To do —
(A) Repeat the stretch from "g v $ L.toChunks" through "V.write v w (c + 1)" in the Haskell byte-counting post, word for word.
(B) Which distinct modules does the Haskell byte-counting post import anywhere in its code? Give each one once.

Passage for review —
@Alex answer is good but, with only 256 values (indexes) an array should be better
import qualified Data.ByteString.Lazy as L
import qualified Data.Array.Unboxed as A
import qualified Data.ByteString as B
import Data.Int
import Data.Word
fq :: L.ByteString -> A.UArray Word8 Int64
fq = A.accumArray (+) 0 (0, 255) . map (\c -> (c, 1)) . concat . map B.unpack . L.toChunks
main = L.getContents >>= print . fq
@alex code take (for my sample file) 24.81 segs, using array take 7.77 segs.
UPDATED:
although Snoyman solution is better, an improvement avoiding unpack
maybe
fq :: L.ByteString -> A.UArray Word8 Int64
fq = A.accumArray (+) 0 (0, 255) . toCounterC . L.toChunks
where toCounterC [] = []
toCounterC (x:xs) = toCounter x (B.length x) xs
toCounter _ 0 xs = toCounterC xs
toCounter x i xs = (B.index x i', 1): toCounter x i' xs
where i' = i - 1
with ~50% speedup.
UPDATED:
Using IOVector
as Snoyman is as Conduit
version (a bit faster really, but this is a raw code, better use Conduit
)
import Data.Int
import Data.Word
import Control.Monad.IO.Class
import qualified Data.ByteString.Lazy as L
import qualified Data.Array.Unboxed as A
import qualified Data.ByteString as B
import qualified Data.Vector.Unboxed.Mutable as V
fq :: L.ByteString -> IO (V.IOVector Int64)
fq xs =
do
v <- V.replicate 256 0 :: IO (V.IOVector Int64)
g v $ L.toChunks xs
return v
where g v = toCounterC
where toCounterC [] = return ()
toCounterC (x:xs) = toCounter x (B.length x) xs
toCounter _ 0 xs = toCounterC xs
toCounter x i xs = do
let i' = i - 1
w = fromIntegral $ B.index x i'
c <- V.read v w
V.write v w (c + 1)
toCounter x i' xs
main = do
v <- L.getContents >>= fq
mapM_ (\i -> V.read v i >>= liftIO . putStr . (++", ") . show) [0..255]

Data extract —
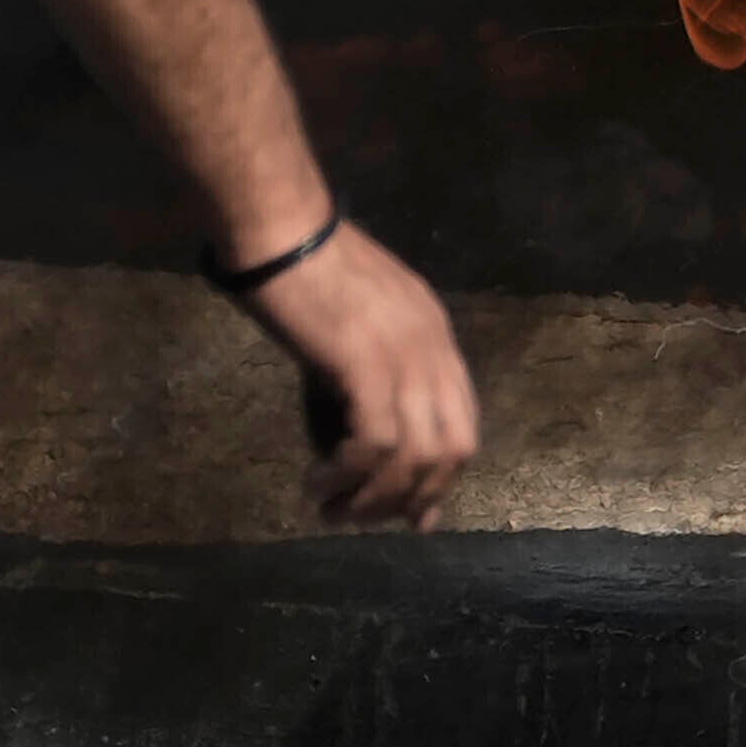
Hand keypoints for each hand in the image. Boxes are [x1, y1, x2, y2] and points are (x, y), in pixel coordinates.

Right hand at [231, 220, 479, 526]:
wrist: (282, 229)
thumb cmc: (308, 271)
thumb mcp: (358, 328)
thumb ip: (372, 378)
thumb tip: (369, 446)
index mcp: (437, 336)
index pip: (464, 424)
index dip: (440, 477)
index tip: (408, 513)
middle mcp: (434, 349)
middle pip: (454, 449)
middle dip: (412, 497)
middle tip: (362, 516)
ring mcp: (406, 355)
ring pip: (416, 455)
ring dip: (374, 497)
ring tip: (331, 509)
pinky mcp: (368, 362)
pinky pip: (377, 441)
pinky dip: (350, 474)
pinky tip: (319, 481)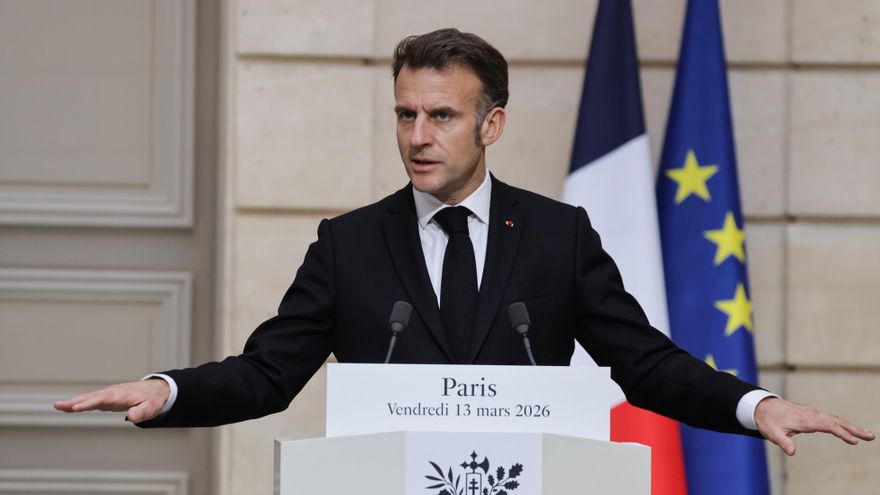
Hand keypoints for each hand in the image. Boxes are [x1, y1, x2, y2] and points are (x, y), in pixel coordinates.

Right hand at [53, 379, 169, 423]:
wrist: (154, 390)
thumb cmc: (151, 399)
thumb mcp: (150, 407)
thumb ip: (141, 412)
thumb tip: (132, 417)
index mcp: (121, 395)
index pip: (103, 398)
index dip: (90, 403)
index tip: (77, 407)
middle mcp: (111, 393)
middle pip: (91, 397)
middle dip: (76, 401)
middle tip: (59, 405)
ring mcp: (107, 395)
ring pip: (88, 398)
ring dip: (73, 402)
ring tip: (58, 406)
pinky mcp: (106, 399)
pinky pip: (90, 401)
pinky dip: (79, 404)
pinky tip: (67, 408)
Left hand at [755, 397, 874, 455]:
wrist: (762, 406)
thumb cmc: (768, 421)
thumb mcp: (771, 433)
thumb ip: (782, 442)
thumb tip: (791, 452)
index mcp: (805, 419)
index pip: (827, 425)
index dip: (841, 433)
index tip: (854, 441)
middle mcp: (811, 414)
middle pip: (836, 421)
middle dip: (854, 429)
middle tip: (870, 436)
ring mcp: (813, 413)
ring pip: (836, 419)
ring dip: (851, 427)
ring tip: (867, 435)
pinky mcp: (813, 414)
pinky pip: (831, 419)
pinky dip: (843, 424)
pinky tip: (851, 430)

Exercise responses —
(A)
g v $ L.toChunks xs
return v
where g v = toCounterC
where toCounterC [] = return ()
toCounterC (x:xs) = toCounter x (B.length x) xs
toCounter _ 0 xs = toCounterC xs
toCounter x i xs = do
let i' = i - 1
w = fromIntegral $ B.index x i'
c <- V.read v w
V.write v w (c + 1)

(B)
Data.ByteString.Lazy
Data.Array.Unboxed
Data.ByteString
Data.Int
Data.Word
Control.Monad.IO.Class
Data.Vector.Unboxed.Mutable